Table of Content
Generative AI is reshaping the beauty industry, from creating visuals to enhancing customer experiences. As brands integrate AI for more engaging interactions, they must also consider the balance between authenticity, inclusivity, and consumer trust. Discover how AI is transforming beauty while tackling these challenges.
How Generative AI is Changing the Face of Beauty and What the Beauty Industry Can Really Use It For
Generative AI has become pervasive in our reality. While the beauty industry seems to be embracing the new possibilities, we can’t underestimate the complexity of the interplay between AI technology, authenticity, and consumer trust.
Key Takeaways:
- The beauty industry is increasingly relying on generative AI algorithms to create visuals, raising concerns about authenticity.
- Attempts to marry AI with the evolving trends of diversity and inclusivity is proving to be quite tricky and leads to new complications.
- Overreliance on AI-generated visuals in the beauty sector risks jeopardizing its credibility, potentially alienating consumers and eroding trust.
- Though AI can enhance the customer experience, brands need to focus on authentic human bodies and foster relatability.
The AI Revolution
While we may not always realize it, over the years, we've gotten used to artificial intelligence in pretty much every nook and cranny of our lives. It’s quickly come to feel natural that voice-controlled assistants help find stuff online and recommendation engines suggest what to buy in e-commerce or watch on streaming.
We're cool with machines following a set of rules and churning out good solutions.
But can we be equally cool with generative AI algorithms that get creative with mere prompts? Will machines replace human creativity anytime soon? Or at least: Will leveraging AI for content creation unavoidably lead to less of the human touch in this content?
And just how indispensable that human ingredient really is? What benefits and risks can AI-powered innovation bring to beauty brands? And which of these will prevail? That's the puzzle the beauty industry is tackling right now.
AI in Beauty and Beauty in AI
The entry barrier to AI generative tools such as Midjourney or Bard is relatively low, allowing almost anyone to craft lifelike characters simply by entering prompts. Using natural language processing to transform words into visuals with an AI system can really sometimes feel like unraveling a bit of magic.
It happens in a flash, costs way less than employing human work and the outcomes are simply stunning.
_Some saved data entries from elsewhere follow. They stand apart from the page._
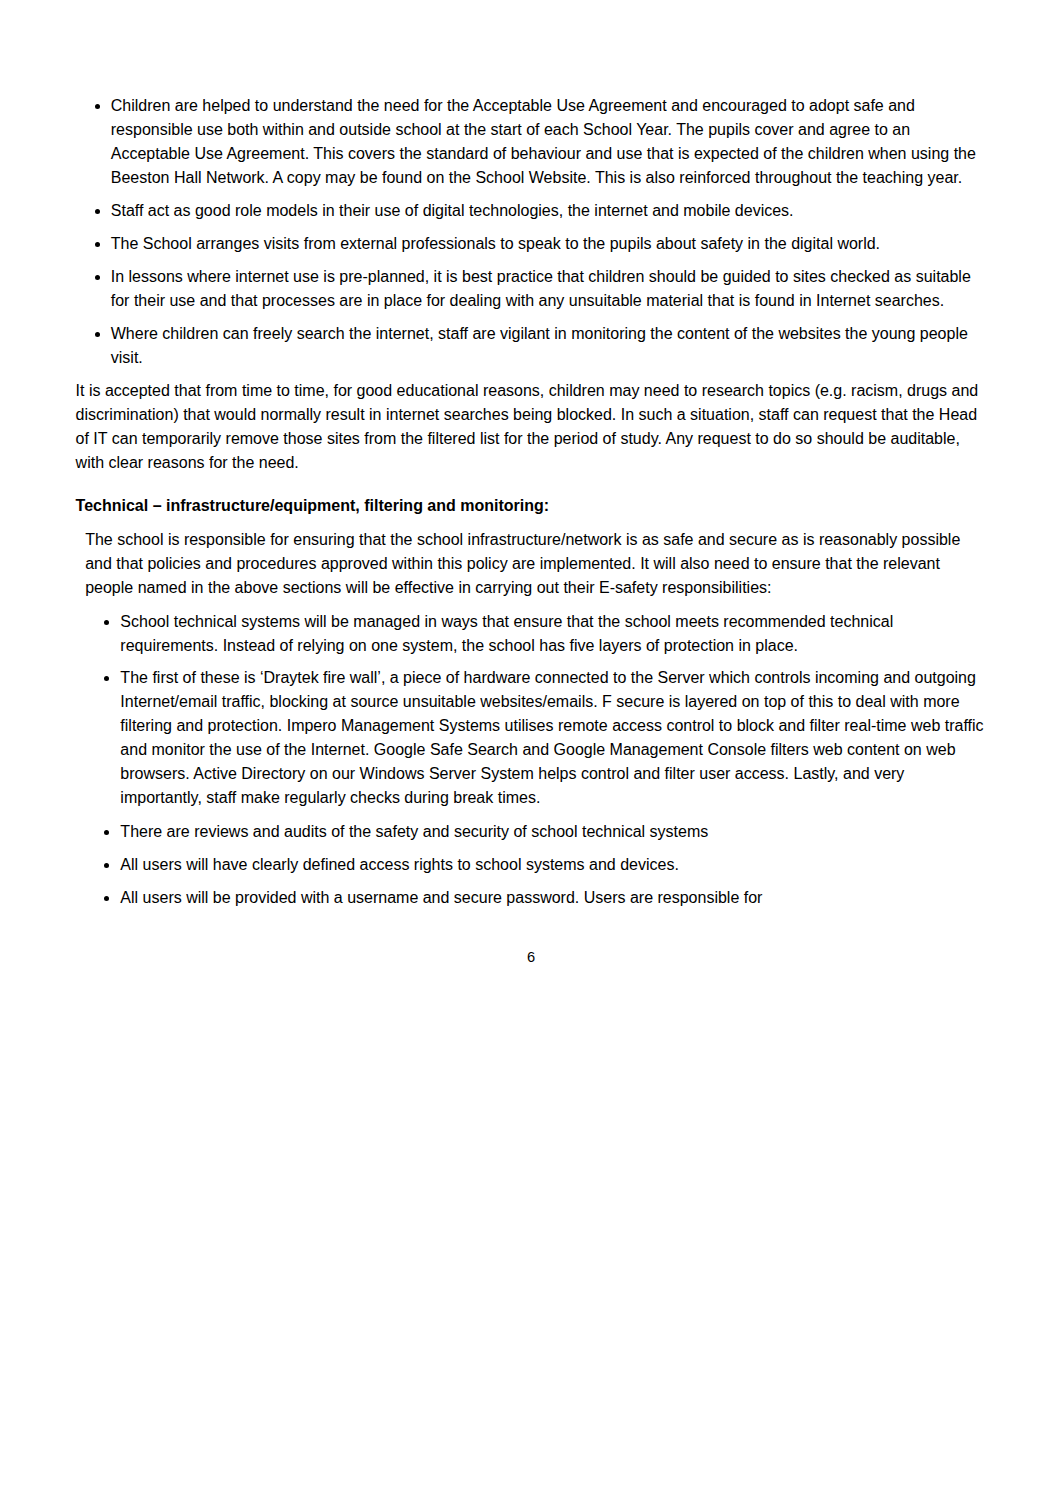Children are helped to understand the need for the Acceptable Use Agreement and encouraged to adopt safe and responsible use both within and outside school at the start of each School Year. The pupils cover and agree to an Acceptable Use Agreement. This covers the standard of behaviour and use that is expected of the children when using the Beeston Hall Network. A copy may be found on the School Website. This is also reinforced throughout the teaching year.
Staff act as good role models in their use of digital technologies, the internet and mobile devices.
The School arranges visits from external professionals to speak to the pupils about safety in the digital world.
In lessons where internet use is pre-planned, it is best practice that children should be guided to sites checked as suitable for their use and that processes are in place for dealing with any unsuitable material that is found in Internet searches.
Where children can freely search the internet, staff are vigilant in monitoring the content of the websites the young people visit.
It is accepted that from time to time, for good educational reasons, children may need to research topics (e.g. racism, drugs and discrimination) that would normally result in internet searches being blocked. In such a situation, staff can request that the Head of IT can temporarily remove those sites from the filtered list for the period of study. Any request to do so should be auditable, with clear reasons for the need.
Technical – infrastructure/equipment, filtering and monitoring:
The school is responsible for ensuring that the school infrastructure/network is as safe and secure as is reasonably possible and that policies and procedures approved within this policy are implemented. It will also need to ensure that the relevant people named in the above sections will be effective in carrying out their E-safety responsibilities:
School technical systems will be managed in ways that ensure that the school meets recommended technical requirements. Instead of relying on one system, the school has five layers of protection in place.
The first of these is ‘Draytek fire wall’, a piece of hardware connected to the Server which controls incoming and outgoing Internet/email traffic, blocking at source unsuitable websites/emails. F secure is layered on top of this to deal with more filtering and protection. Impero Management Systems utilises remote access control to block and filter real-time web traffic and monitor the use of the Internet. Google Safe Search and Google Management Console filters web content on web browsers. Active Directory on our Windows Server System helps control and filter user access. Lastly, and very importantly, staff make regularly checks during break times.
There are reviews and audits of the safety and security of school technical systems
All users will have clearly defined access rights to school systems and devices.
All users will be provided with a username and secure password. Users are responsible for
6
Ironically, that's where the twist comes in - it turns out, making AI images of people without making them look forever young and drop-dead gorgeous is quite the challenge.
Data-Driven Beauty Ideals
Delving into the roots of the issue: generative AI is a collective term for machine learning algorithms. They learn by soaking up data they are presented with. And the data they have been mostly fed so far – images showcasing peak human perfection in art and photography – has set a standard of idealized beauty for them to replicate.
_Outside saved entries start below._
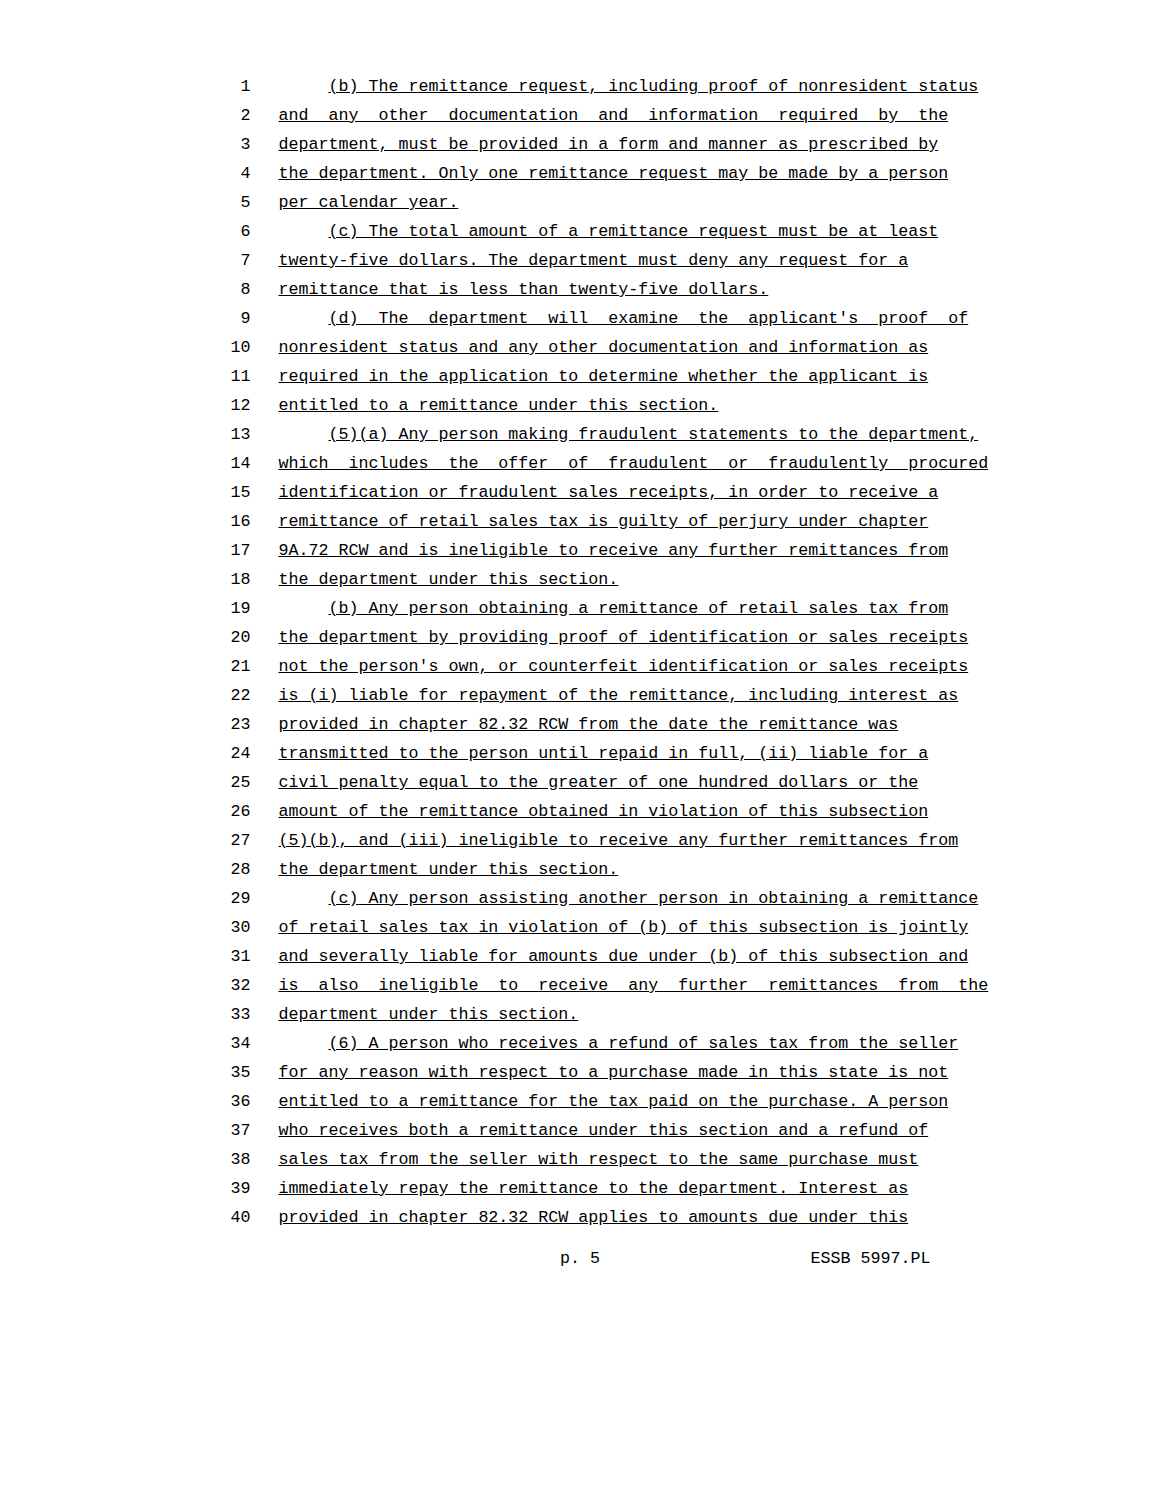| 1 | (b) The remittance request, including proof of nonresident status |
| 2 | and any other documentation and information required by the |
| 3 | department, must be provided in a form and manner as prescribed by |
| 4 | the department. Only one remittance request may be made by a person |
| 5 | per calendar year. |
| 6 | (c) The total amount of a remittance request must be at least |
| 7 | twenty-five dollars. The department must deny any request for a |
| 8 | remittance that is less than twenty-five dollars. |
| 9 | (d) The department will examine the applicant's proof of |
| 10 | nonresident status and any other documentation and information as |
| 11 | required in the application to determine whether the applicant is |
| 12 | entitled to a remittance under this section. |
| 13 | (5)(a) Any person making fraudulent statements to the department, |
| 14 | which includes the offer of fraudulent or fraudulently procured |
| 15 | identification or fraudulent sales receipts, in order to receive a |
| 16 | remittance of retail sales tax is guilty of perjury under chapter |
| 17 | 9A.72 RCW and is ineligible to receive any further remittances from |
| 18 | the department under this section. |
| 19 | (b) Any person obtaining a remittance of retail sales tax from |
| 20 | the department by providing proof of identification or sales receipts |
| 21 | not the person's own, or counterfeit identification or sales receipts |
| 22 | is (i) liable for repayment of the remittance, including interest as |
| 23 | provided in chapter 82.32 RCW from the date the remittance was |
| 24 | transmitted to the person until repaid in full, (ii) liable for a |
| 25 | civil penalty equal to the greater of one hundred dollars or the |
| 26 | amount of the remittance obtained in violation of this subsection |
| 27 | (5)(b), and (iii) ineligible to receive any further remittances from |
| 28 | the department under this section. |
| 29 | (c) Any person assisting another person in obtaining a remittance |
| 30 | of retail sales tax in violation of (b) of this subsection is jointly |
| 31 | and severally liable for amounts due under (b) of this subsection and |
| 32 | is also ineligible to receive any further remittances from the |
| 33 | department under this section. |
| 34 | (6) A person who receives a refund of sales tax from the seller |
| 35 | for any reason with respect to a purchase made in this state is not |
| 36 | entitled to a remittance for the tax paid on the purchase. A person |
| 37 | who receives both a remittance under this section and a refund of |
| 38 | sales tax from the seller with respect to the same purchase must |
| 39 | immediately repay the remittance to the department. Interest as |
| 40 | provided in chapter 82.32 RCW applies to amounts due under this |
p. 5
ESSB 5997.PL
In other words: we fed AI perfection, and now it's spitting out a world full of flawless humans.
Biases in Generative Algorithms
Because these beauty standards are also riddled with biases and stereotypes, using generative AI to produce images of people often results in outcomes that verge on caricature.
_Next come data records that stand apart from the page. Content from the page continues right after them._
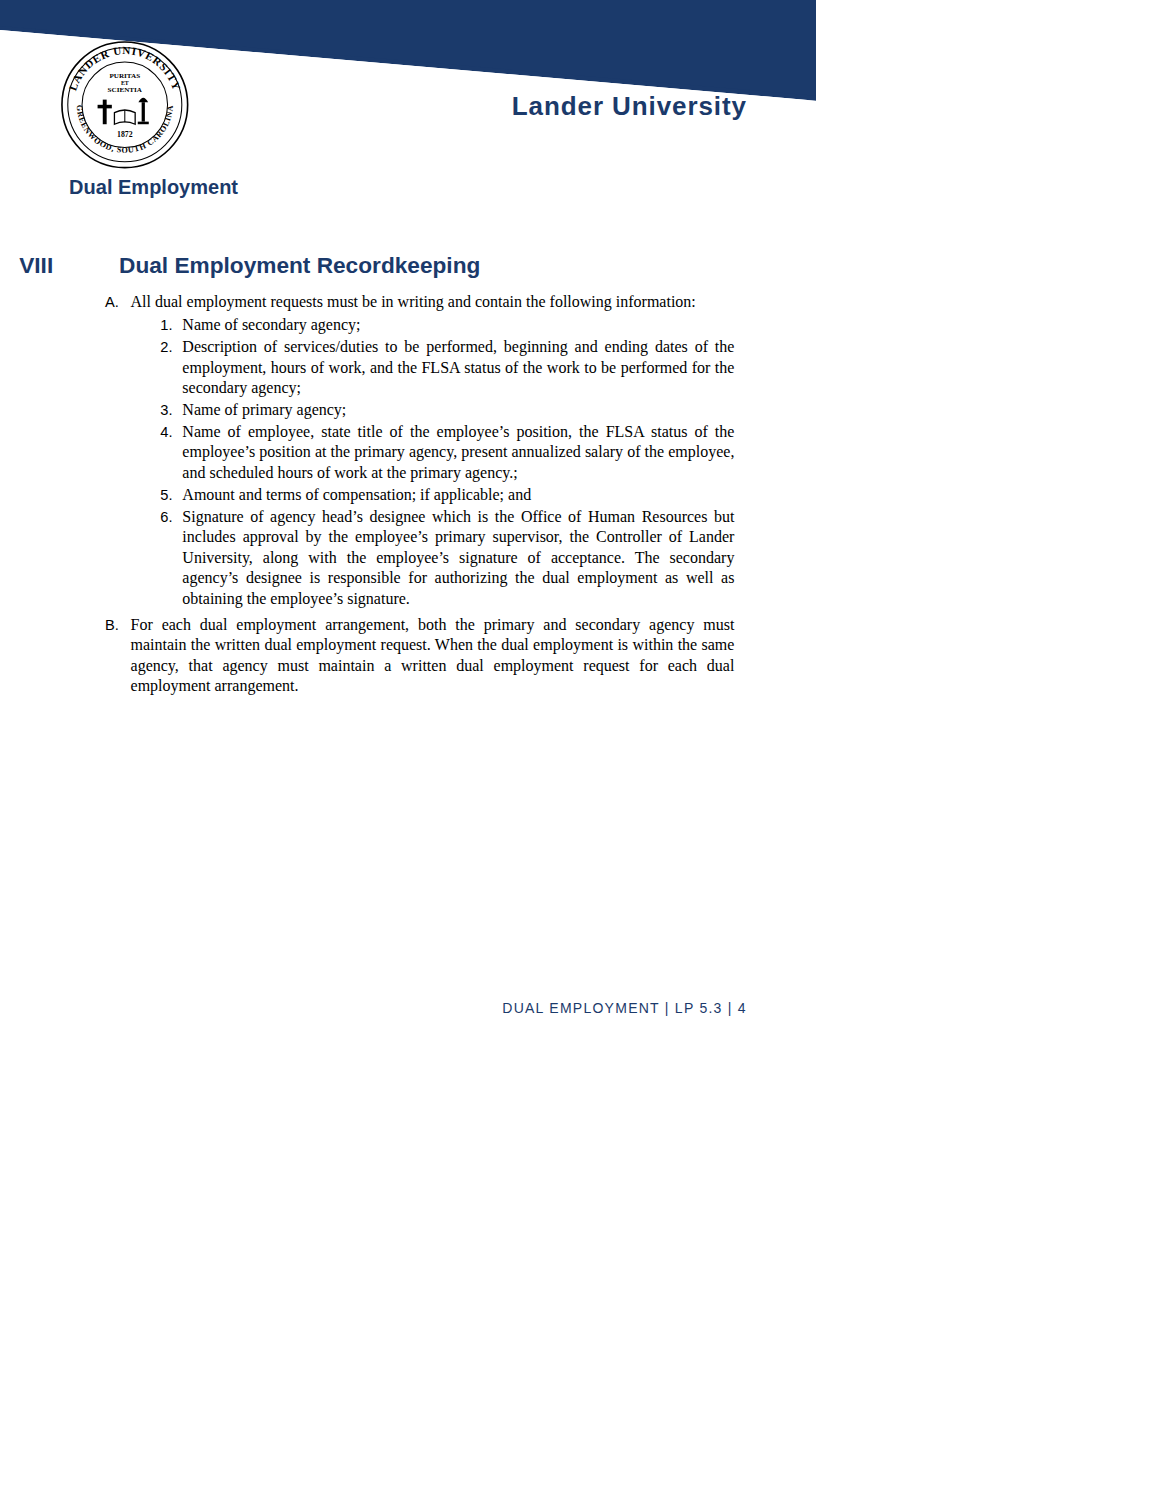LANDER UNIVERSITY GREENWOOD, SOUTH CAROLINA PURITAS ET SCIENTIA 1872
Lander University
Dual Employment
VIIIDual Employment Recordkeeping
All dual employment requests must be in writing and contain the following information:
Name of secondary agency;
Description of services/duties to be performed, beginning and ending dates of the employment, hours of work, and the FLSA status of the work to be performed for the secondary agency;
Name of primary agency;
Name of employee, state title of the employee’s position, the FLSA status of the employee’s position at the primary agency, present annualized salary of the employee, and scheduled hours of work at the primary agency.;
Amount and terms of compensation; if applicable; and
Signature of agency head’s designee which is the Office of Human Resources but includes approval by the employee’s primary supervisor, the Controller of Lander University, along with the employee’s signature of acceptance. The secondary agency’s designee is responsible for authorizing the dual employment as well as obtaining the employee’s signature.
For each dual employment arrangement, both the primary and secondary agency must maintain the written dual employment request. When the dual employment is within the same agency, that agency must maintain a written dual employment request for each dual employment arrangement.
DUAL EMPLOYMENT | LP 5.3 | 4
Request green eyes, and you might find them paired with "unexpected" red hair. Seek an image of a girl, and she's likely to conform to a size 34 or 36 standard. Specify a confident, intelligent, or dynamic-looking man, and you end up with someone sporting a body fat percentage rivaling bodybuilders.
It's a touch exaggerated, but you get the idea. Why should that be a problem for the beauty industry?
What about Diversity and Inclusivity?
Maybe we wouldn't even consider this an issue if it wasn't for the relatively recent push for diversity and inclusivity. After all, the fashion and beauty industries have for decades shown mainly one type of beauty, leaving out people of different backgrounds, body shapes, and sizes.
However, ever since 1989, when Naomi Campbell appeared of the Vogue cover, the issue of diversity has slowly but successfully made its way into the mainstream consciousness. In 2004, Dove launched its Real Beauty campaign, aiming to redefine traditional beauty standards.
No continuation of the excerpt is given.